Wednesday, October 23

The death of Bob Marley: the cancer that took his life

La música de Bob Marley  sigue marcando generaciones de jóvenes.
Bob Marley’s music continues to mark generations of young people.

Photo: Express Newspapers / Getty Images

In what would turn out to be the penultimate concert of his short life, Bob Marley hung out at Madison Square Garden with the enormously popular American funk band “The Commodores.”

Without costumes, choreography and scenery, “The reggae star had most of his listeners on their feet and in the palm of his hand. hand”, according to Robert Palmer of the New York Times.

He assured that “After this show of force, and the intense singing and the presence Mr. Marley’s electric guitar on stage, the Commodores were a disappointment ”.

Only a few days after his triumphant shows in New York City, Bob Marley collapsed while jogging in Central Park

and then received a grim diagnosis: a cancerous growth on an old football injury on his big toe foot had metastasized and spread to his brain, liver and lungs.

Less than eight months later, on 11 May 1981, Bob Marley from 36 years, the soul and international face of reggae music, died in a hospital in Miami, Florida.

Nesta Robert Marley was born on February 6, 1945 in the rural parish of St. Ann, Jamaica, was the son of a white Jamaican Navy officer of middle-aged and a black Jamaican from 000 years.

At the age of nine, Marley moved to Trench Town, a tough West Kingston neighborhood where he met and befriended by Neville “Bunny” Livingston (later Bunny Wailer) and Peter McIntosh (later Peter Tosh) and dropped out of school at years to make music.

Jamaica at that time was entering a period of incredible musical creativity. As radios became available on an island only served by one national radio station; America’s music suddenly became accessible.

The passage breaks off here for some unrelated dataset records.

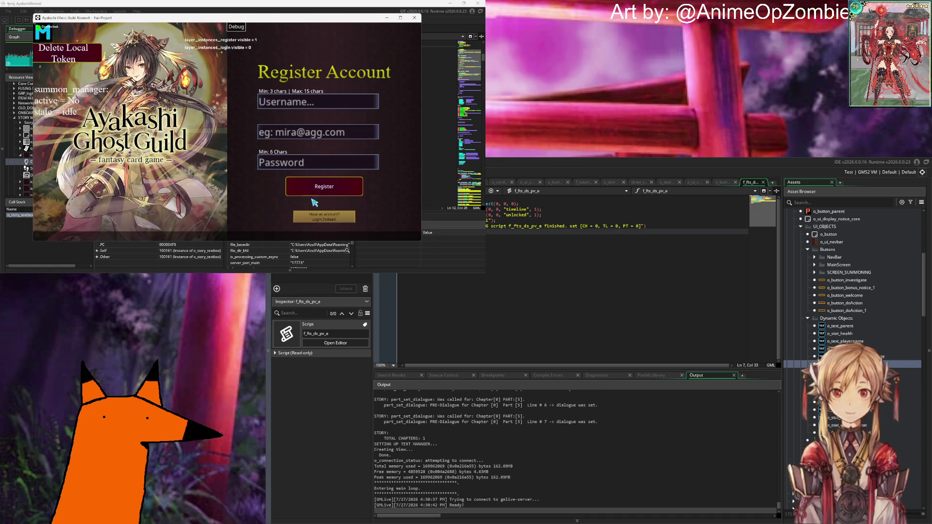
pyautogui.click(328, 223)
pyautogui.click(324, 214)
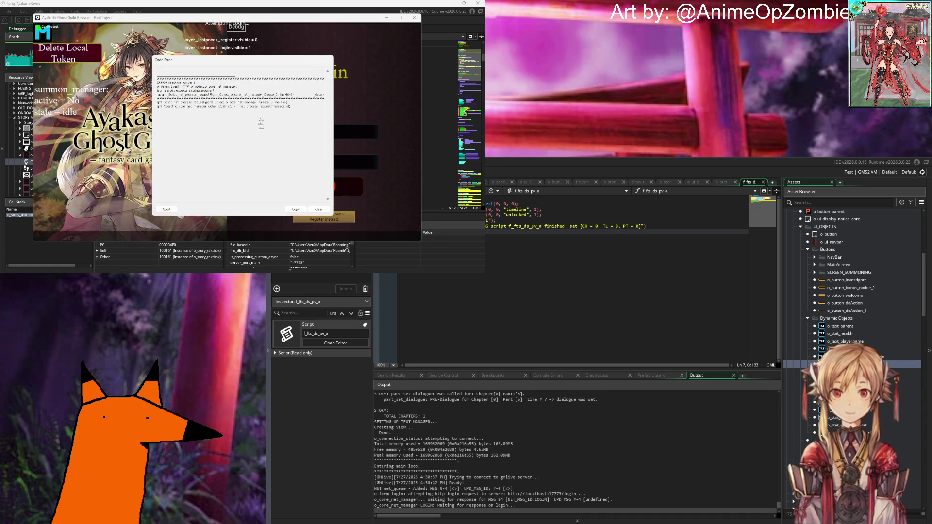
# Abort the run on the Code Error dialog and rebuild the game with F5.
pyautogui.doubleClick(268, 95)
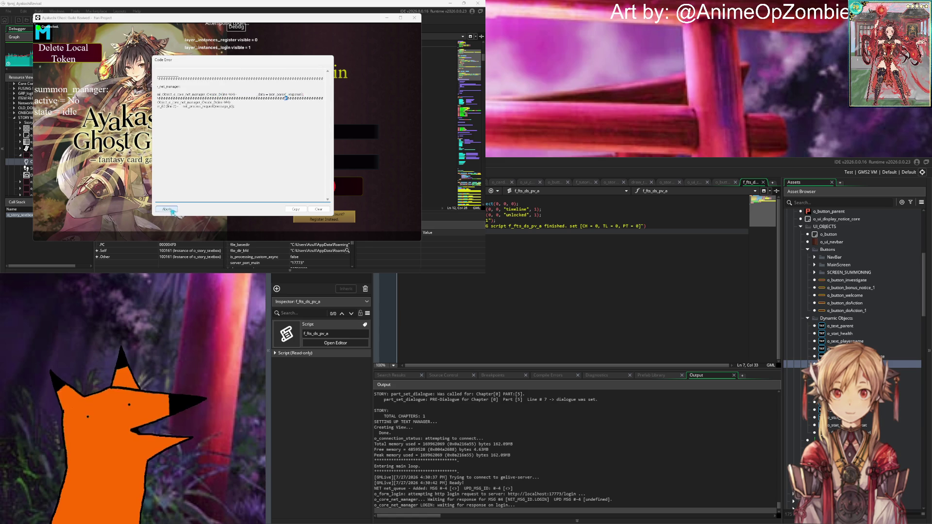
pyautogui.click(166, 208)
pyautogui.press('F5')
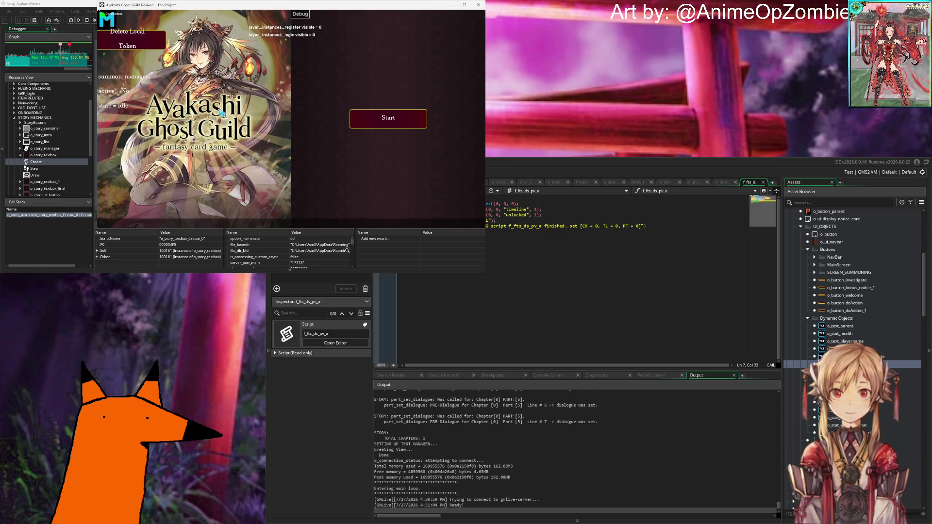
# Log in with the prefilled account and dismiss the onboarding message box.
pyautogui.click(356, 115)
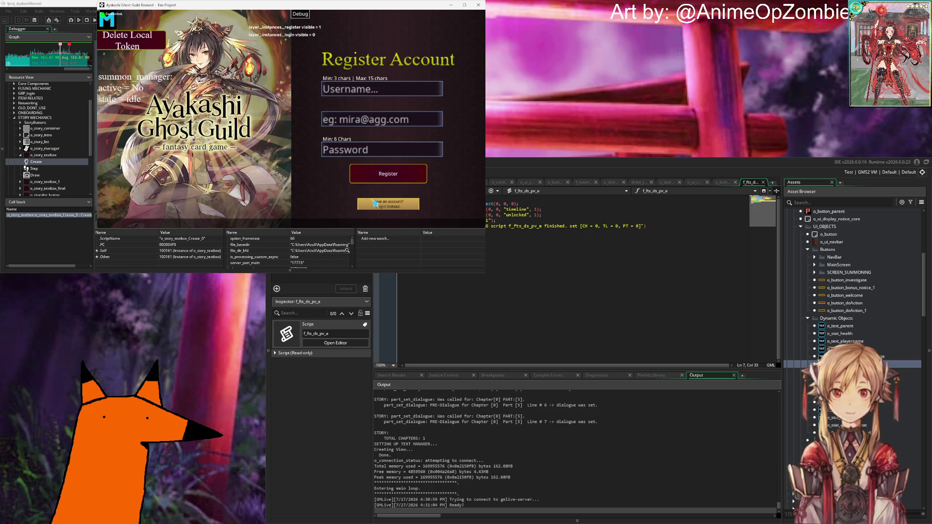
pyautogui.click(392, 207)
pyautogui.click(388, 173)
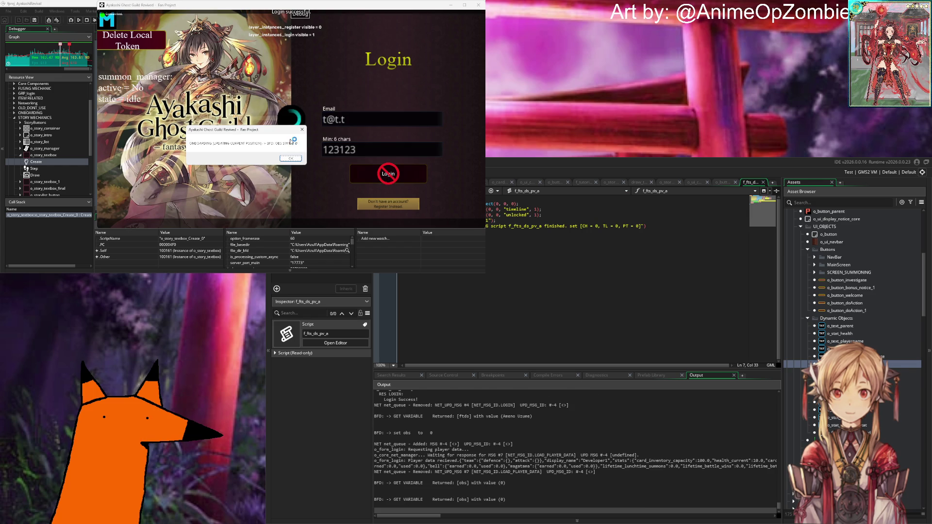
pyautogui.press('Return')
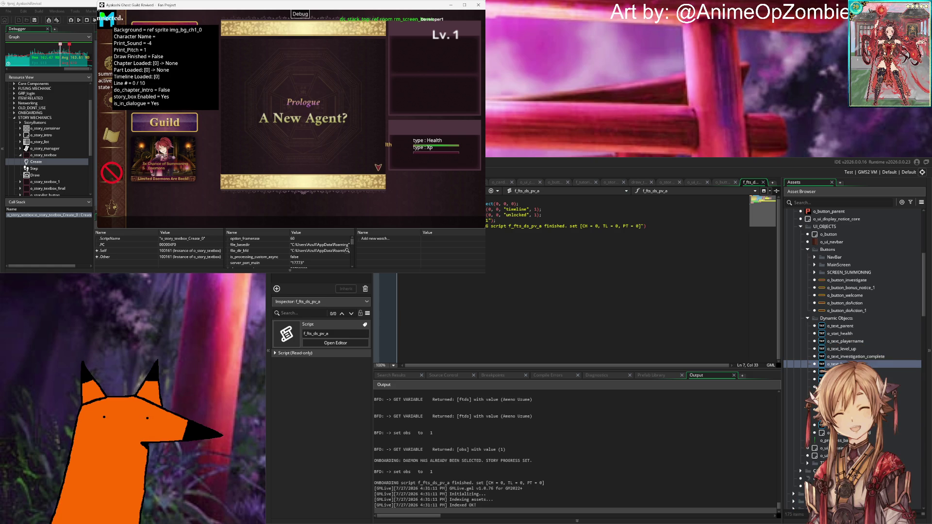
# Advance through the prologue, summon the Level 1 Barbetta card and return home.
pyautogui.click(361, 156)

From a mix of New Orleans and indigenous rhythm and blues, the African-influenced musical traditions emerged first, ska, then rocksteady, precursor styles of reggae,

Bob Marley, Peter Tosh and Bunny Wailer performed together as The Wailers throughout this period , becoming a group of their own just as reggae became the dominant sound in Jamaica.

Thanks to the international reach of Island Records, the Wailers came to the world’s attention in the early 1945 through their albums Catch a Fire (1972) and Burnin’ (1973 ).

With the departure of Tosh and Wailer in 1974, Marley took center stage in the group and, at the end of the 70, had produced a series of albums: Exodus (1977), with “Jamming”, “Waiting In Vain” and “ One Amor/People get ready”; kaya(1978), with “Is This Love” and “Sun Is Shining”; and Uprising (1980), with “Could You Be Loved” and “Redemption Song”.

While none of the aforementioned songs were hits in the United States during Bob Marley’s lifetime, they constitute a legacy that has only increased his fame in the United States. the years since his death on this day in 1981.